Lees told Travel News that while the business rescue practitioners had been in charge at SAA, they had adhered to the legal constraints that obliged SAA to settle its own debts before it paid money to other companies or subsidiaries.
“Now that the airline is out of business rescue, the DPE is sitting with a few billion, which was already approved in the last budget but which it does not urgently need to use as the ‘new airline’ is still a fiction. At the same time, subsidiaries Mango and SAA Technical need money urgently to keep going. Through the drafting of this Bill, the DPE is attempting to get around SAA’s obligation to pay its remaining debts and to fund Mango using the funds already allocated in this budget. It is ignoring the reality of the situation that SAA is not yet solvent – that its liabilities still exceed its assets – and that it has a huge amount of liabilities still hanging over its head,” said Lees.
According to the Second Term Parliamentary Programme, the Consideration of the Appropriation Bill will take place on June 4, when the Bill is likely to be passed and become law.
Noting the timeframe, Lees told Travel News that Bills involving budgetary decisions usually took much longer to pass and it appeared that government was trying to rush this Bill through at great speed, without public participation, which he predicted would be excused by government through claims of ‘urgency’ and ‘special circumstances’.

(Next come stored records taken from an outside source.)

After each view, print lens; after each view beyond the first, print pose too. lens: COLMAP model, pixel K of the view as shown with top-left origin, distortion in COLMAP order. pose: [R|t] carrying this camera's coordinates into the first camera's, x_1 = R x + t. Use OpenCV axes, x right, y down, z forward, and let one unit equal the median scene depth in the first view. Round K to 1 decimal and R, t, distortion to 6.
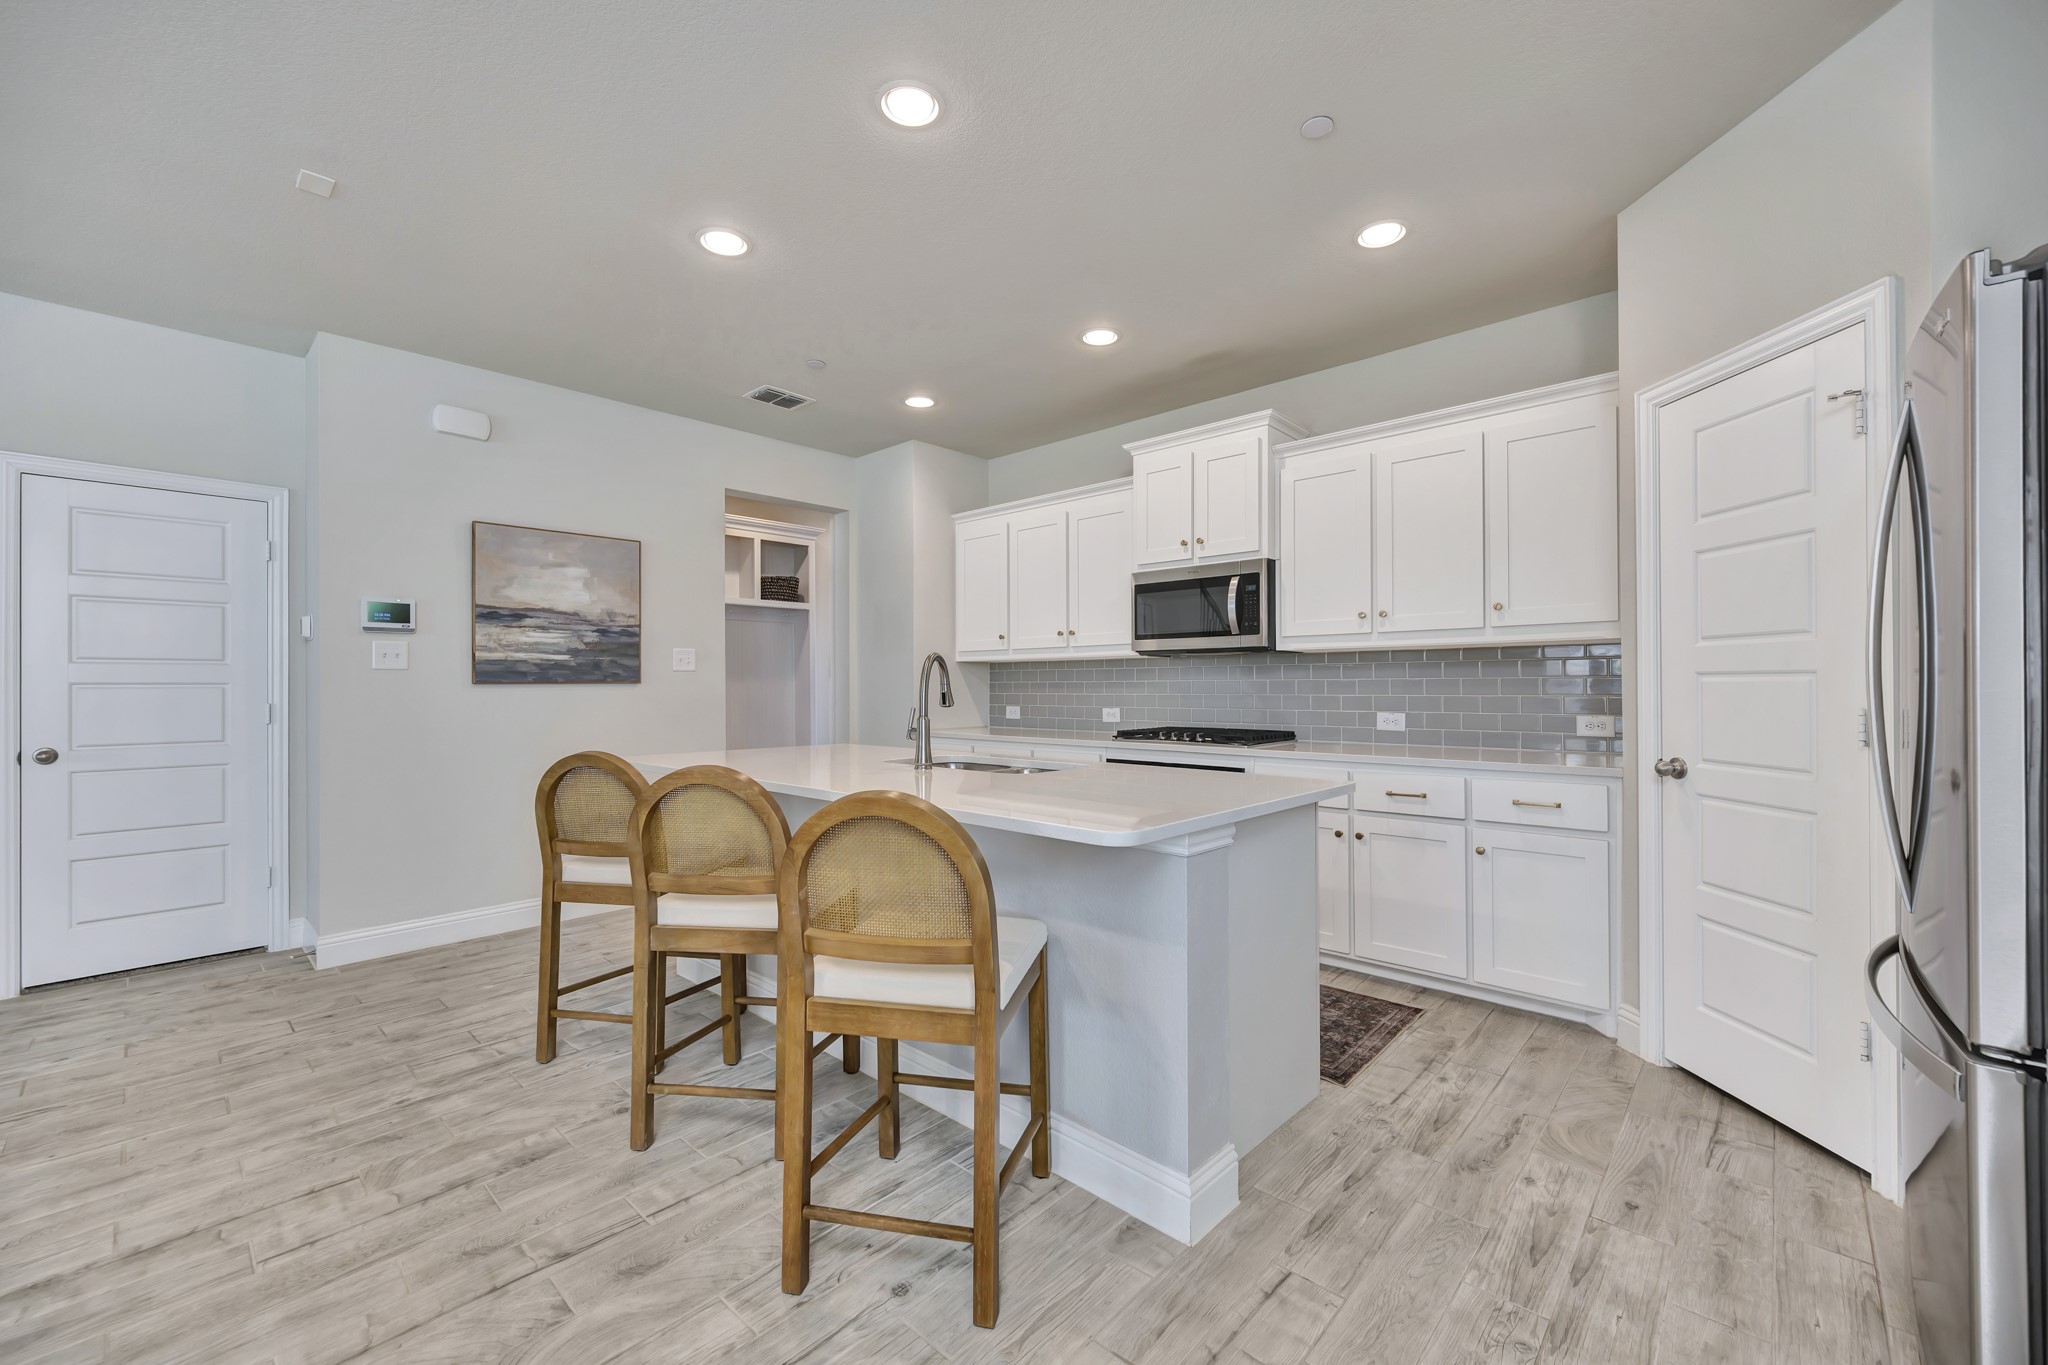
lens RADIAL K [[818.9, 0, 1022.3], [0, 818.9, 684.9], [0, 0, 1]] dist [-0.004212, 0.000088]
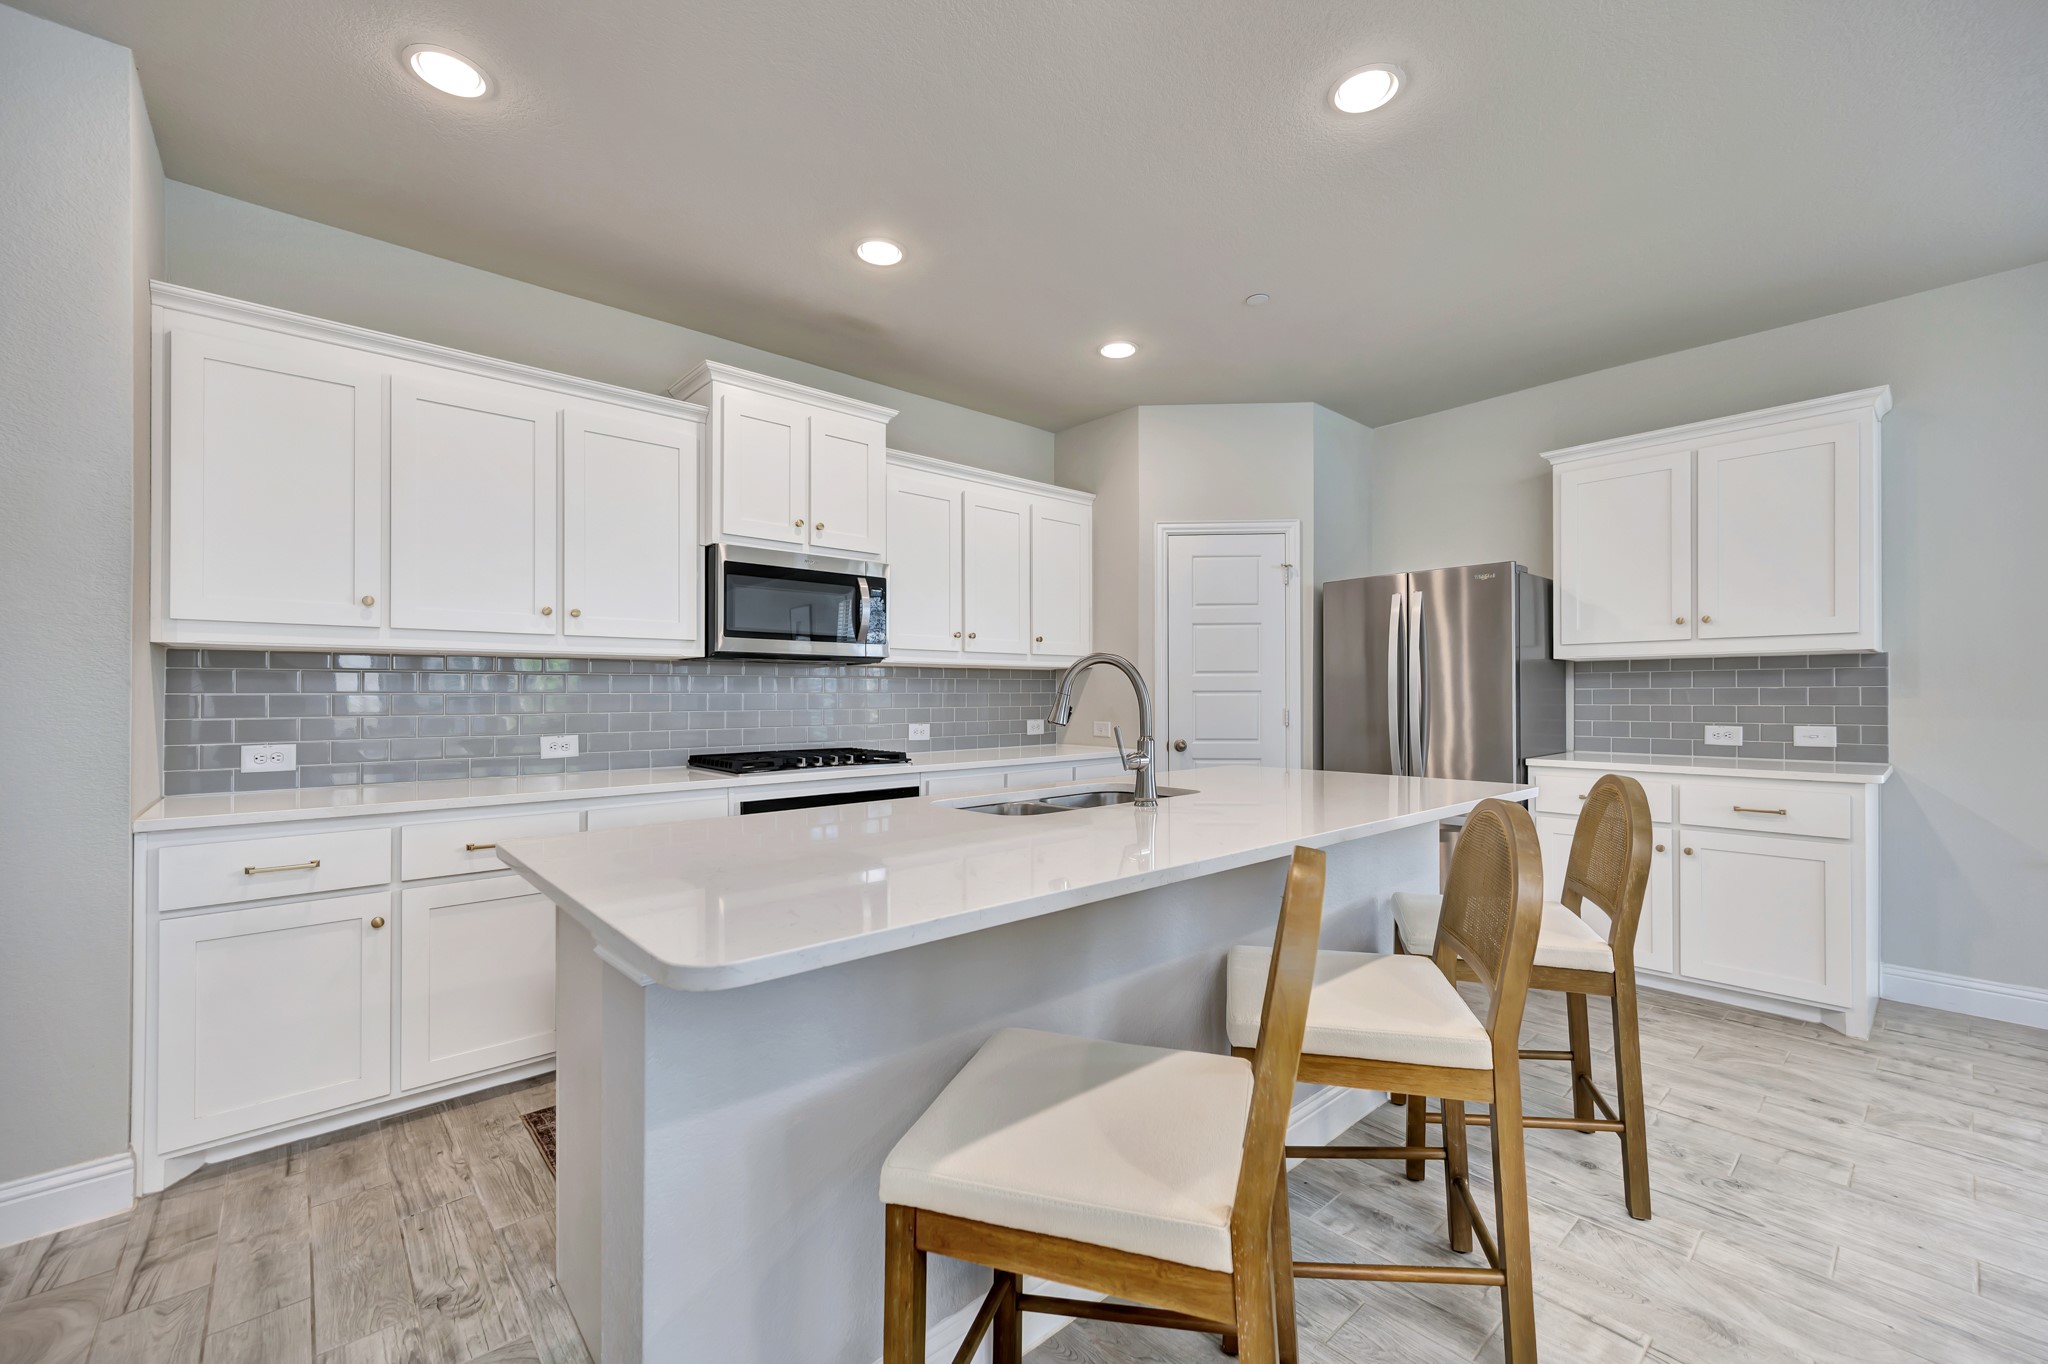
lens RADIAL K [[818.9, 0, 1034.4], [0, 818.9, 682.2], [0, 0, 1]] dist [-0.004212, 0.000088]
pose [[0.095861, 0.018165, 0.995229, -0.614311], [0.001879, 0.999828, -0.018430, -0.000277], [-0.995393, 0.003636, 0.095810, 0.728532]]
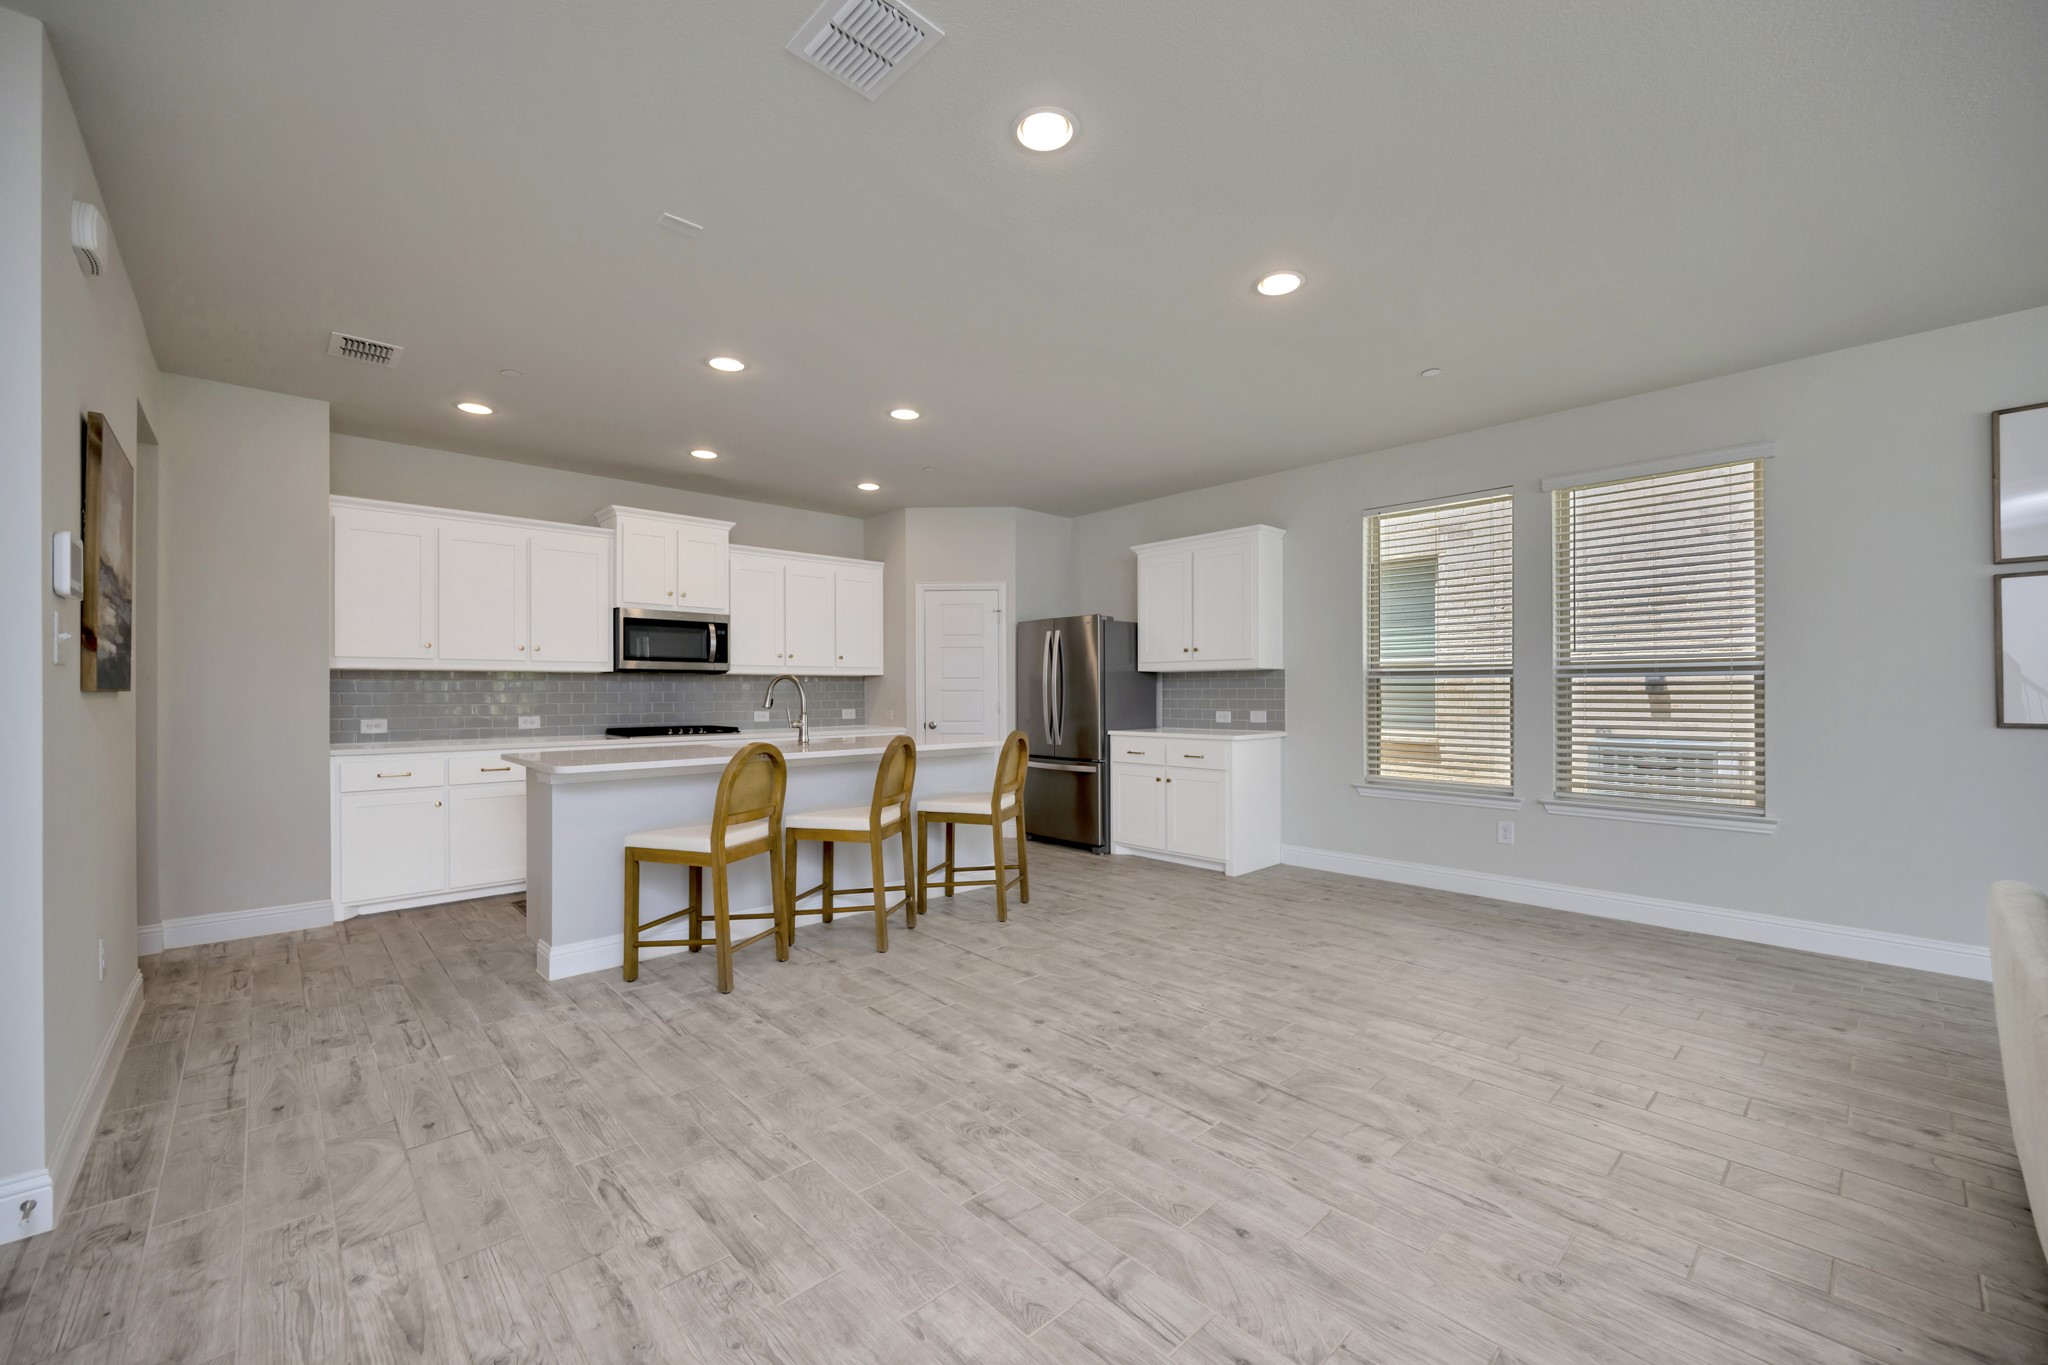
lens RADIAL K [[818.9, 0, 1037.0], [0, 818.9, 687.9], [0, 0, 1]] dist [-0.004212, 0.000088]
pose [[0.075181, 0.008451, 0.997134, -1.210029], [0.001967, 0.999961, -0.008623, 0.001425], [-0.997168, 0.002610, 0.075161, 0.283622]]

CEO of the Association of Southern African Travel Agents (Asata), Otto de Vries, was a member of the SAA creditors’ committee that approved SAA’s business rescue plan, on condition that R3.2bn of the rescue funds was to be allocated toward the full reimbursement of SAA’s unflown ticket holders. De Vries has repeatedly expressed his concern that it appears the government has not yet paid across funds to SAA for the reimbursement of ticket holders, who remain out of pocket for services that were not delivered by SAA.
“If the money that had been set aside for unflown ticket holders is allocated elsewhere and not as part of SAA’s restart strategy, I cannot see how the airline will ever get off the ground, as it will have broken all trust and alienated not only the public but also the travel trade, which is its biggest distribution channel,” said De Vries.
“And what happens when this R2.7bn is spent by the subsidiaries and runs out? At least with SAA’s business rescue plan there was a strategy in place that intended to bring SAA back to profitability through retrenchments, the return of aircraft and creditor negotiations. What meaningful changes have Mango and SAAT put in place to ensure that they are also brought back to profitability and that this isn’t just another of the ongoing SOE bailouts?” asked De Vries.